Plain-text engineering files:

_ _ _ _ _

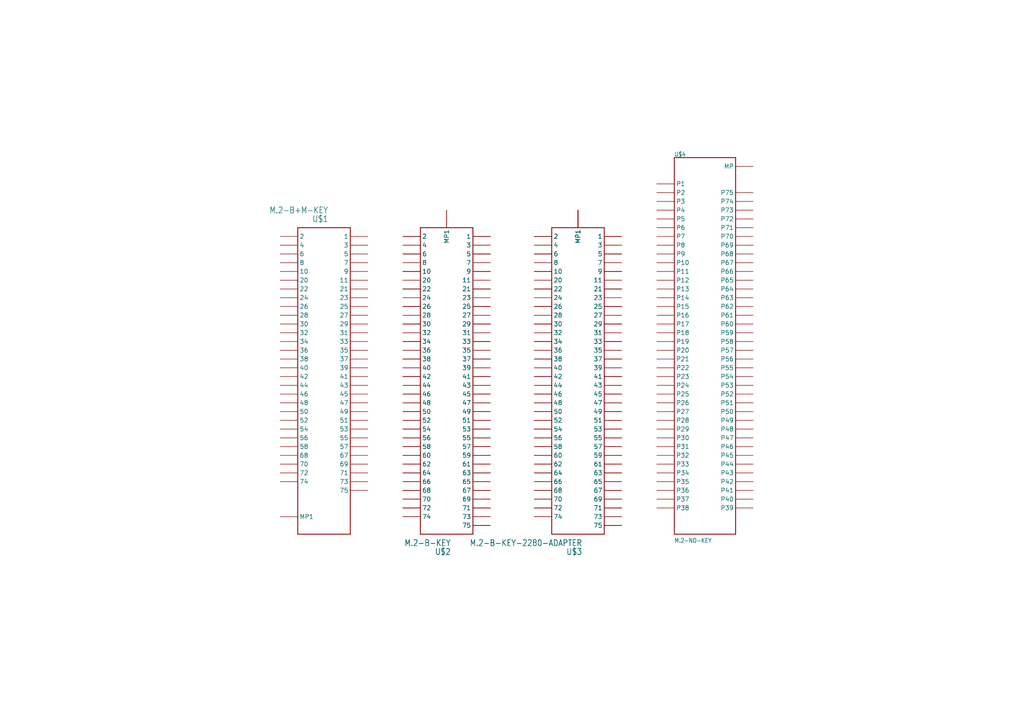
<source format=kicad_sch>
(kicad_sch (version 20200828) (generator eeschema)

  (page 1 1)

  (paper "A4")

  


  (symbol (lib_id "M.2-Templates-eagle-import:M.2-B+M-KEY") (at 86.36 154.94 0)
    (in_bom yes) (on_board yes)
    (uuid "27f3d994-3c2e-4b7a-be18-22906c1ee96f")
    (property "Reference" "U$1" (id 0) (at 95.25 63.5 0)
      (effects (font (size 1.778 1.5113)) (justify right))
    )
    (property "Value" "M.2-B+M-KEY" (id 1) (at 95.25 60.96 0)
      (effects (font (size 1.778 1.5113)) (justify right))
    )
    (property "Footprint" "M.2-Templates:M.2-B+M-KEY" (id 2) (at 86.36 154.94 0)
      (effects (font (size 1.27 1.27)) hide)
    )
    (property "Datasheet" "" (id 3) (at 86.36 154.94 0)
      (effects (font (size 1.27 1.27)) hide)
    )
  )

  (symbol (lib_id "M.2-Templates-eagle-import:M.2-B-KEY") (at 121.92 154.94 0)
    (in_bom yes) (on_board yes)
    (uuid "56fb8db9-d85c-45ae-a2c2-f865f8ec3859")
    (property "Reference" "U$2" (id 0) (at 130.81 160.02 0)
      (effects (font (size 1.778 1.5113)) (justify right))
    )
    (property "Value" "M.2-B-KEY" (id 1) (at 130.81 157.48 0)
      (effects (font (size 1.778 1.5113)) (justify right))
    )
    (property "Footprint" "M.2-Templates:M.2-B-KEY" (id 2) (at 121.92 154.94 0)
      (effects (font (size 1.27 1.27)) hide)
    )
    (property "Datasheet" "" (id 3) (at 121.92 154.94 0)
      (effects (font (size 1.27 1.27)) hide)
    )
  )

  (symbol (lib_id "M.2-Templates-eagle-import:M.2-B-KEY-2280-ADAPTER") (at 160.02 154.94 0)
    (in_bom yes) (on_board yes)
    (uuid "62fc6c45-161e-4d6b-8647-a38c0a610a02")
    (property "Reference" "U$3" (id 0) (at 168.91 160.02 0)
      (effects (font (size 1.778 1.5113)) (justify right))
    )
    (property "Value" "M.2-B-KEY-2280-ADAPTER" (id 1) (at 168.91 157.48 0)
      (effects (font (size 1.778 1.5113)) (justify right))
    )
    (property "Footprint" "M.2-Templates:M.2-B-KEY-2280-ADAPTER" (id 2) (at 160.02 154.94 0)
      (effects (font (size 1.27 1.27)) hide)
    )
    (property "Datasheet" "" (id 3) (at 160.02 154.94 0)
      (effects (font (size 1.27 1.27)) hide)
    )
  )

  (symbol (lib_id "M.2-Templates-eagle-import:M.2-NO-KEY") (at 195.58 154.94 0)
    (in_bom yes) (on_board yes)
    (uuid "ce969670-21c7-43a4-ae1f-317ebdc2dfc6")
    (property "Reference" "U$4" (id 0) (at 195.58 45.466 0)
      (effects (font (size 1.27 1.0795)) (justify left bottom))
    )
    (property "Value" "M.2-NO-KEY" (id 1) (at 195.58 157.48 0)
      (effects (font (size 1.27 1.0795)) (justify left bottom))
    )
    (property "Footprint" "M.2-Templates:M.2-KEY-BLANK" (id 2) (at 195.58 154.94 0)
      (effects (font (size 1.27 1.27)) hide)
    )
    (property "Datasheet" "" (id 3) (at 195.58 154.94 0)
      (effects (font (size 1.27 1.27)) hide)
    )
  )

  (symbol_instances
    (path "/27f3d994-3c2e-4b7a-be18-22906c1ee96f"
      (reference "U$1") (unit 1) (value "M.2-B+M-KEY") (footprint "M.2-Templates:M.2-B+M-KEY")
    )
    (path "/56fb8db9-d85c-45ae-a2c2-f865f8ec3859"
      (reference "U$2") (unit 1) (value "M.2-B-KEY") (footprint "M.2-Templates:M.2-B-KEY")
    )
    (path "/62fc6c45-161e-4d6b-8647-a38c0a610a02"
      (reference "U$3") (unit 1) (value "M.2-B-KEY-2280-ADAPTER") (footprint "M.2-Templates:M.2-B-KEY-2280-ADAPTER")
    )
    (path "/ce969670-21c7-43a4-ae1f-317ebdc2dfc6"
      (reference "U$4") (unit 1) (value "M.2-NO-KEY") (footprint "M.2-Templates:M.2-KEY-BLANK")
    )
  )
)

</source>
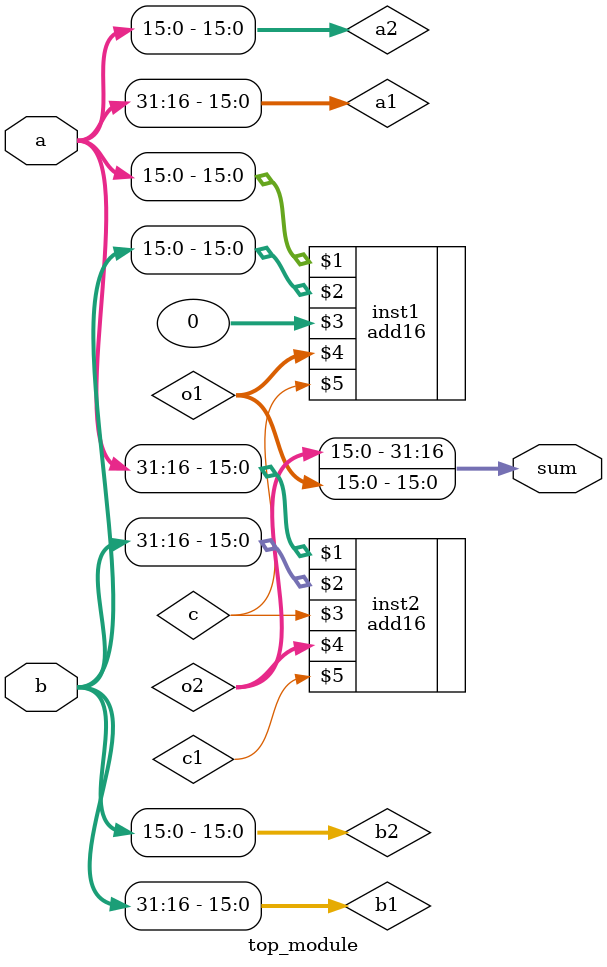
<source format=v>
module top_module(
    input [31:0] a,
    input [31:0] b,
    output [31:0] sum
);
    
    reg c,c1;
    reg [15:0] a1,a2,b1,b2,o1,o2;
    assign {a1,a2,b1,b2} = {a,b};
    add16 inst1 (a2,b2, 0 , o1, c);
    add16 inst2 (a1,b1, c , o2, c1);
    assign sum = {o2,o1};

endmodule

</source>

_ _ _ _ _

INSTRUCTIONS FOR THE TASK - Wherever the word "ADAPTER" occurs in the data, copy that whole line.

TASK RESPONSE -
  (symbol (lib_id "M.2-Templates-eagle-import:M.2-B-KEY-2280-ADAPTER") (at 160.02 154.94 0)
    (property "Value" "M.2-B-KEY-2280-ADAPTER" (id 1) (at 168.91 157.48 0)
    (property "Footprint" "M.2-Templates:M.2-B-KEY-2280-ADAPTER" (id 2) (at 160.02 154.94 0)
      (reference "U$3") (unit 1) (value "M.2-B-KEY-2280-ADAPTER") (footprint "M.2-Templates:M.2-B-KEY-2280-ADAPTER")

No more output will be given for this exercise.